The error is protective. Stripping the lock marker from an empty field would create an account that accepts any password. You have two paths forward. Assign a real password with sudo passwd jdoe, or explicitly set the field to an invalid placeholder that stays locked.
sudo usermod -p '*' jdoe # Sets the hash field to * which permanently disables password login
Another common confusion involves SSH key authentication. Locking the password hash does not disable public key login by default. OpenSSH checks the PasswordAuthentication directive and the PubkeyAuthentication directive independently. If you need to block SSH entirely, add the username to /etc/ssh/sshd_config under DenyUsers or change the login shell to /usr/sbin/nologin. The shadow file lock only stops password-based authentication.

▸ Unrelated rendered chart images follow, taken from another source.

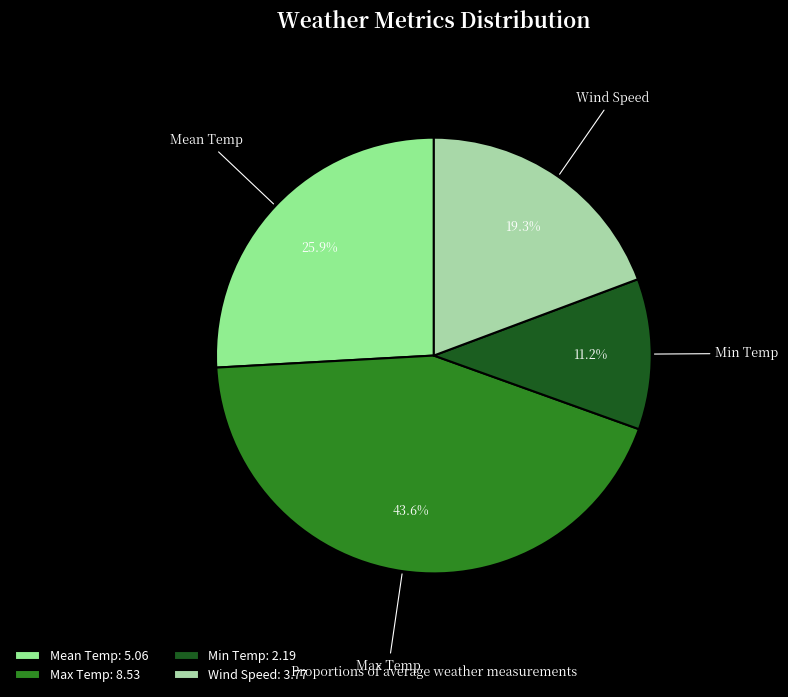

Count the number of slices in the pie.

4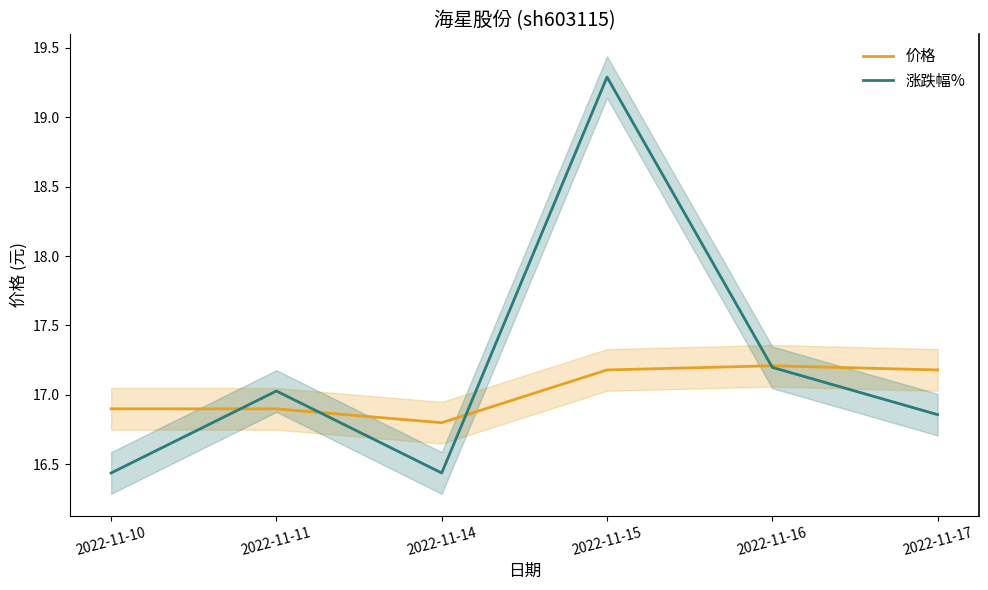

Reading left to right, extract all data points from this chart.

价格: 2022-11-10=16.9	2022-11-11=16.9	2022-11-14=16.8	2022-11-15=17.2	2022-11-16=17.2	2022-11-17=17.2
涨跌幅%: 2022-11-10=16.4	2022-11-11=17.0	2022-11-14=16.4	2022-11-15=19.3	2022-11-16=17.2	2022-11-17=16.9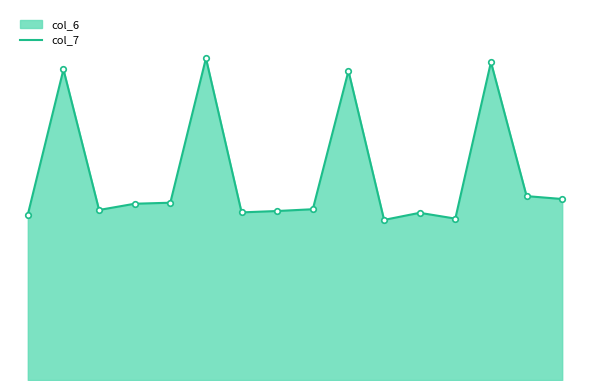

Does the chart have visible grid lines?

No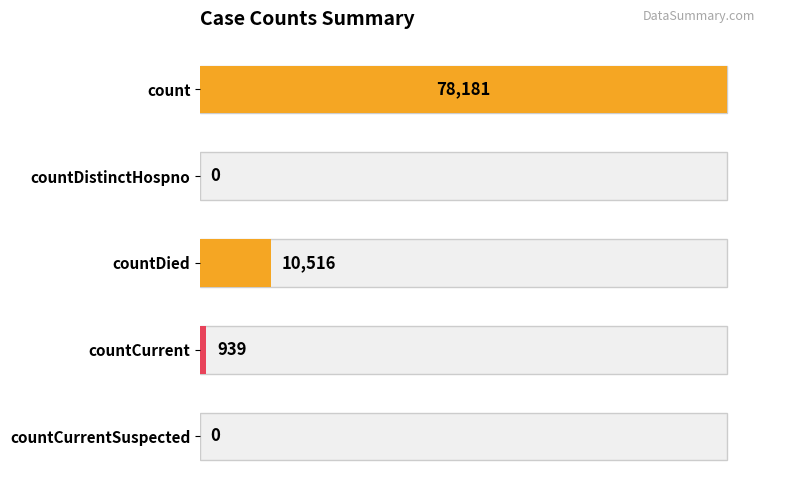

The value at countCurrent is 1496. True or false?

False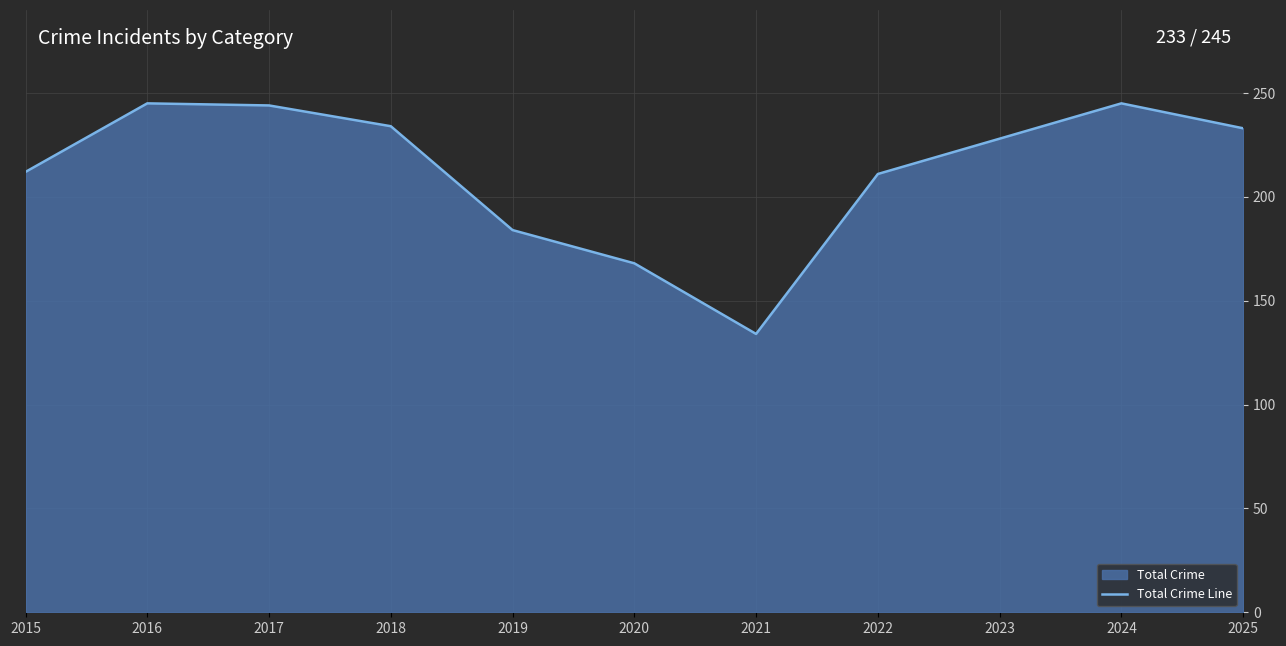

At which category does the data reach its first local valley?

2021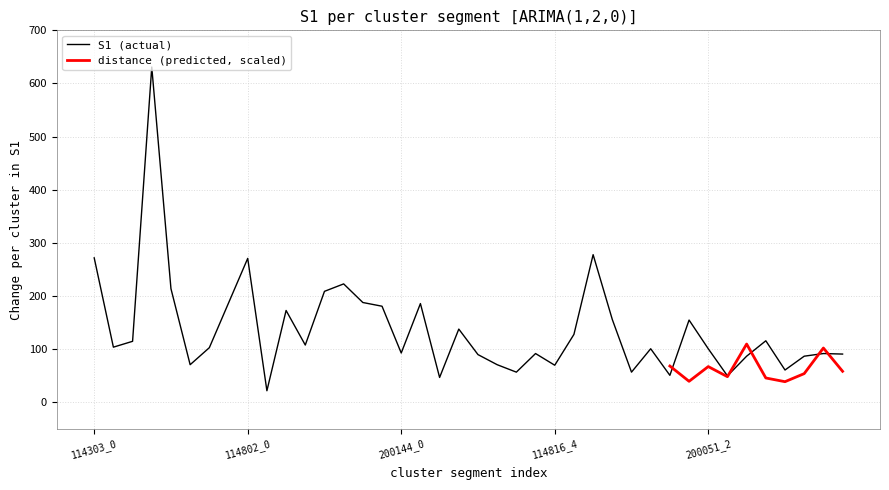

What is the minimum value for S1 (actual)?

22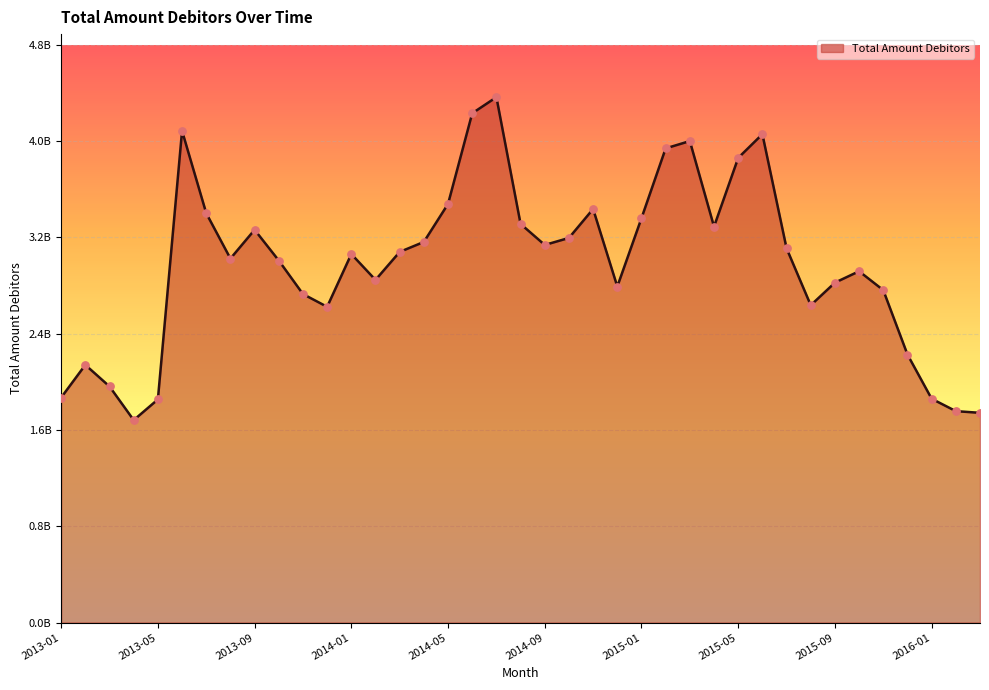

Is this an area chart (filled region under the line)?

Yes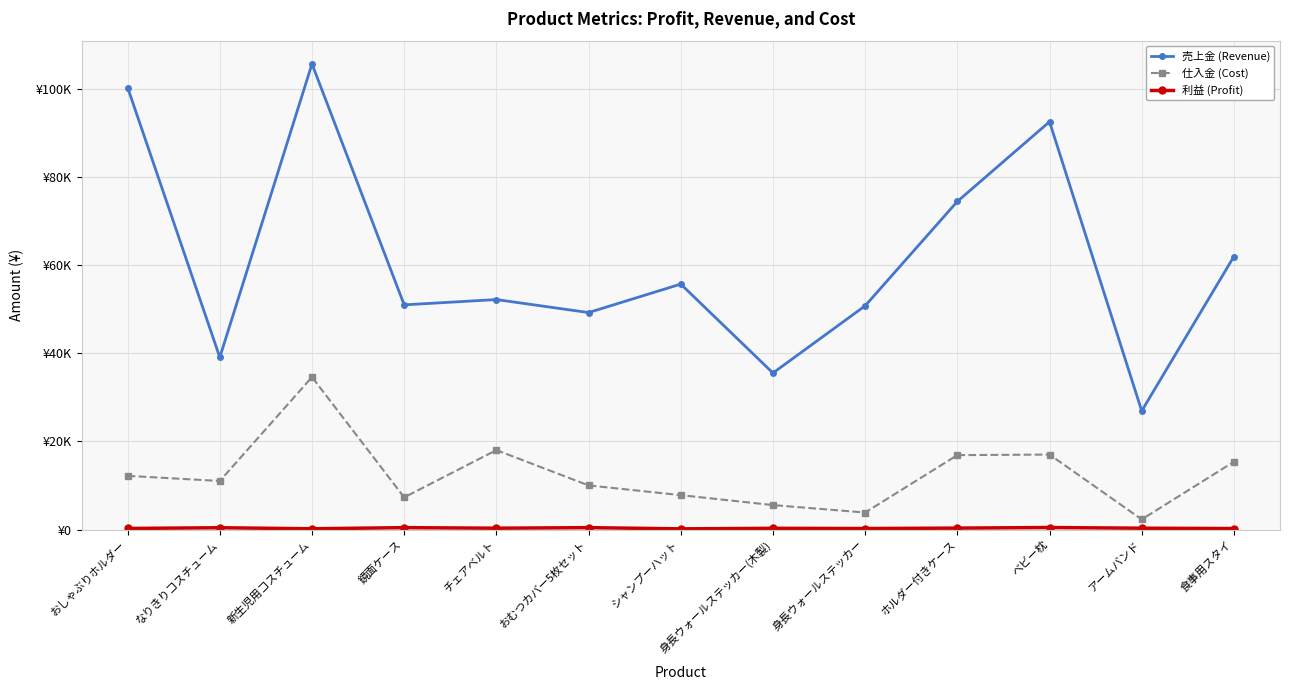

Reading left to right, list all the values displayed in this chart.

売上金 (Revenue): おしゃぶりホルダー=100260	なりきりコスチューム=39070	新生児用コスチューム=105612	鏡面ケース=50973	チェアベルト=52174	おむつカバー5枚セット=49224	シャンプーハット=55682	身長ウォールステッカー(木製)=35518	身長ウォールステッカー=50757	ホルダー付きケース=74419	ベビー枕=92500	アームバンド=26916	食事用スタイ=61935
仕入金 (Cost): おしゃぶりホルダー=12195	なりきりコスチューム=11034	新生児用コスチューム=34589	鏡面ケース=7318	チェアベルト=18038	おむつカバー5枚セット=10028	シャンプーハット=7820	身長ウォールステッカー(木製)=5568	身長ウォールステッカー=3879	ホルダー付きケース=16894	ベビー枕=17025	アームバンド=2318	食事用スタイ=15392
利益 (Profit): おしゃぶりホルダー=269	なりきりコスチューム=430	新生児用コスチューム=196	鏡面ケース=452	チェアベルト=322	おむつカバー5枚セット=451	シャンプーハット=176	身長ウォールステッカー(木製)=299	身長ウォールステッカー=251	ホルダー付きケース=344	ベビー枕=480	アームバンド=321	食事用スタイ=248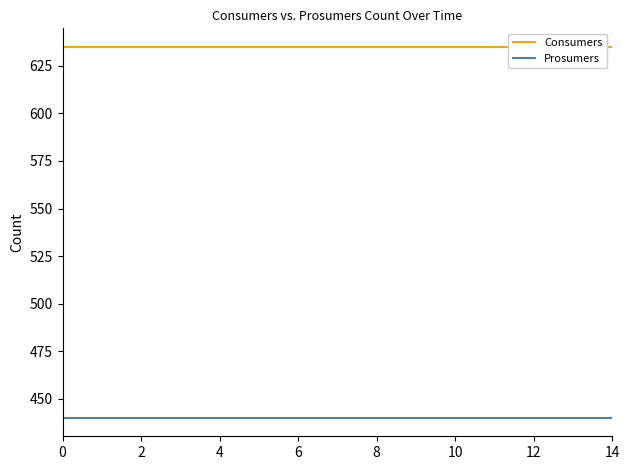

Is the value of Consumers at 13 greater than the value of Prosumers at 12?

Yes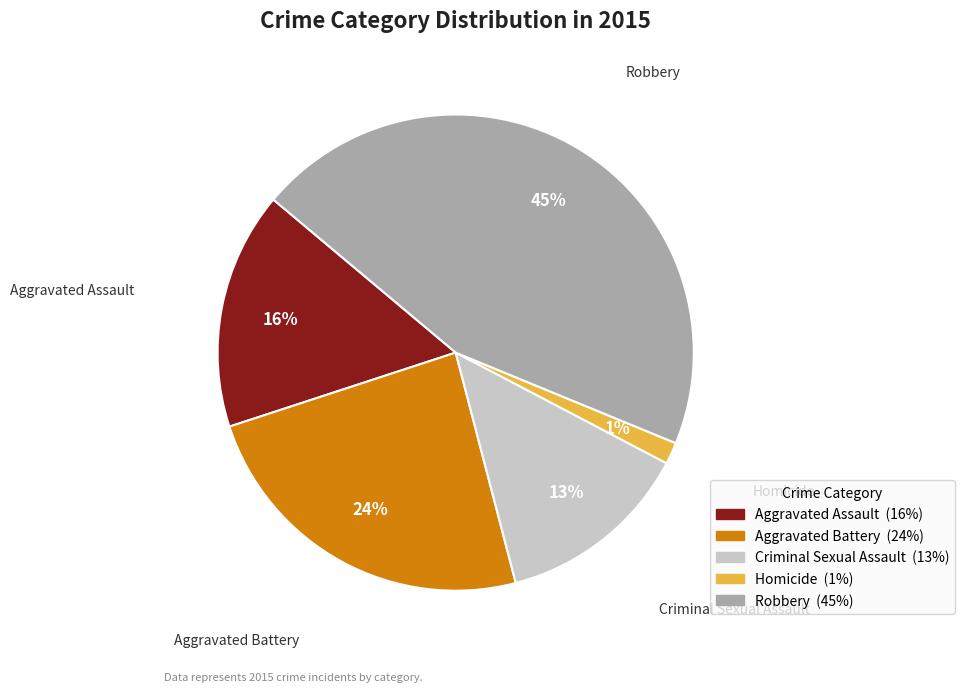

What percentage is the Criminal Sexual Assault slice, to the nearest percent?

13%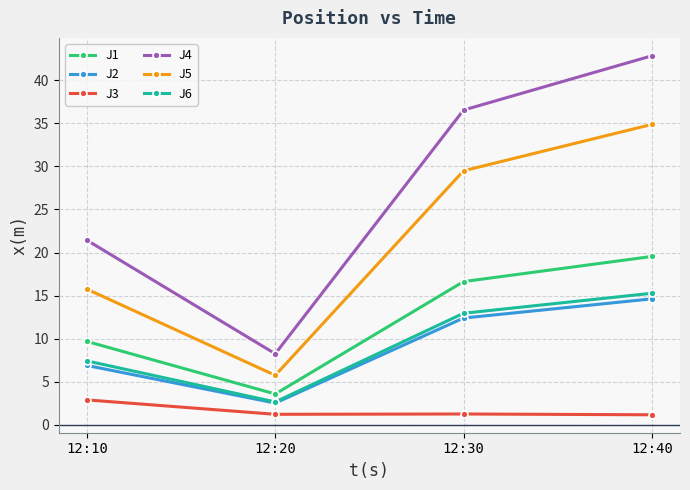

Between 12:10 and 12:30, which series saw the biggest shift?

J4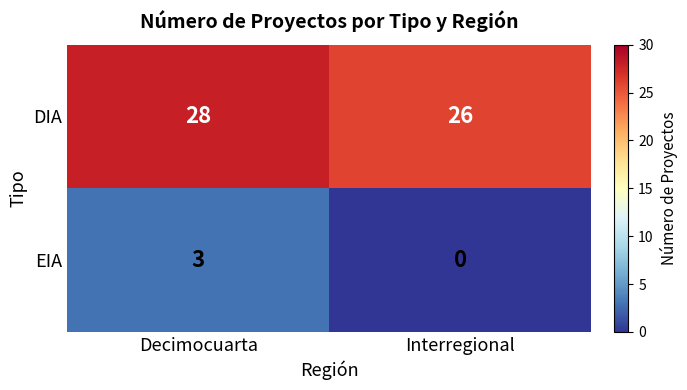

Rank the series at Interregional from highest to lowest value.

DIA, EIA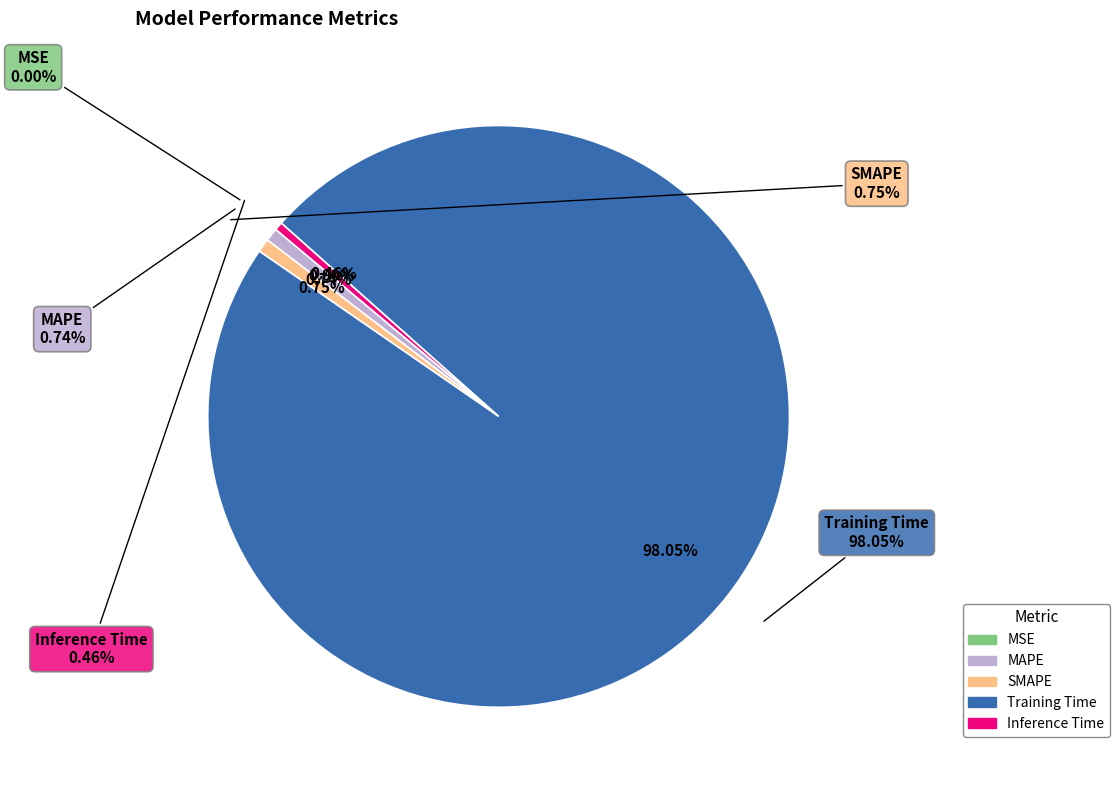

To the nearest percent, what portion does MAPE represent?

1%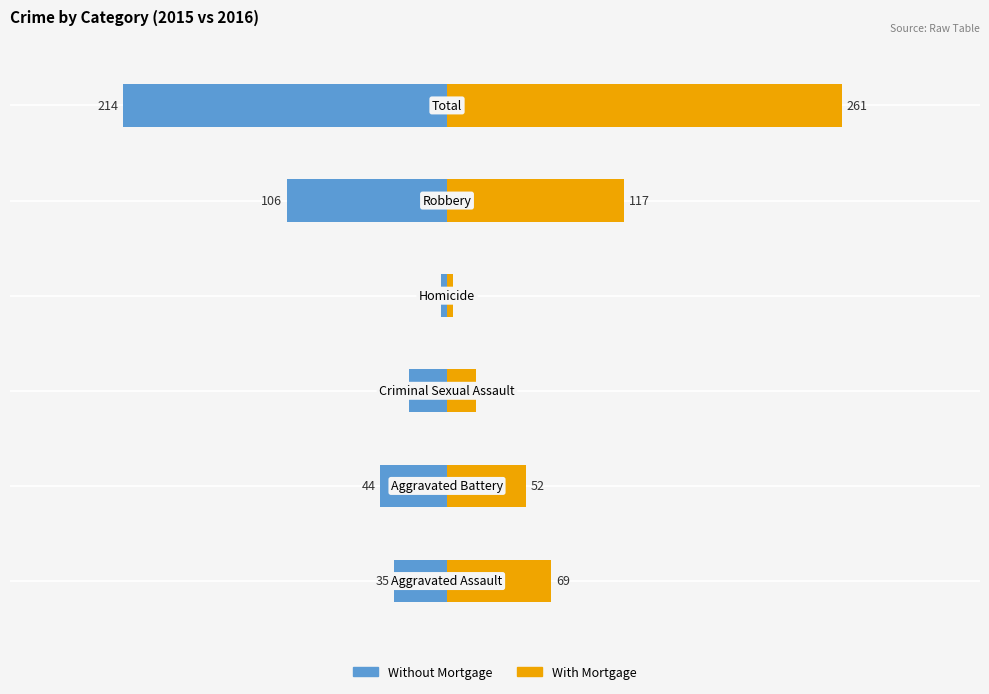

What is the difference between the maximum and minimum values in the Without Mortgage series?

210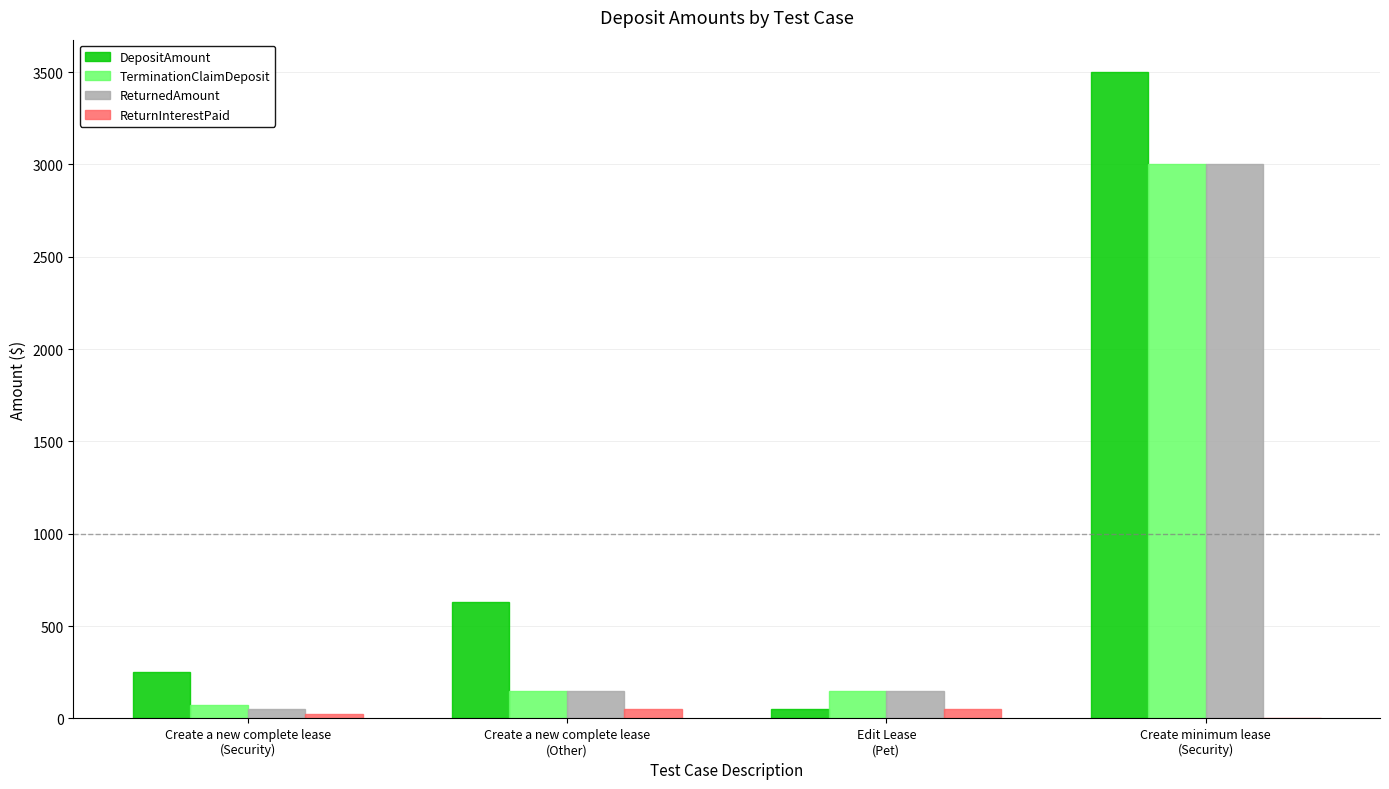

What is the approximate value of DepositAmount at Create a new complete lease
(Security)?

250.0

Watch out for systemd user services. If the locked user runs background daemons via systemctl --user, those services continue running. The lock only affects new authentication attempts. Existing sessions remain active until the user logs out or the terminal closes. Kill lingering processes if you need an immediate teardown.
Never edit /etc/shadow manually with a text editor. The file uses strict field separators and permission bits. A misplaced space or a dropped newline breaks PAM entirely. Use usermod or passwd to modify it. The utilities handle locking, atomic writes, and database synchronization automatically.
Trust the package manager and the user utilities. Manual file edits drift, snapshots stay.
When to use this versus other account controls
Use usermod -L when you need a reversible password lock that preserves the original hash for future restoration. Use passwd -l when you prefer the traditional password utility syntax, which performs the exact same shadow file modification. Use usermod -s /usr/sbin/nologin when you want to block all interactive shells while still allowing password authentication for specific services. Use chage -E 0 when you need to expire the account at a specific timestamp rather than locking it indefinitely. Use userdel when the account is permanently retired and you are ready to remove the home directory and group memberships.
Pick the tool that matches the exact boundary you need to enforce. Password locks are reversible and targeted. Shell changes are broader and affect every login method. Account expiration is time-bound and self-cleaning.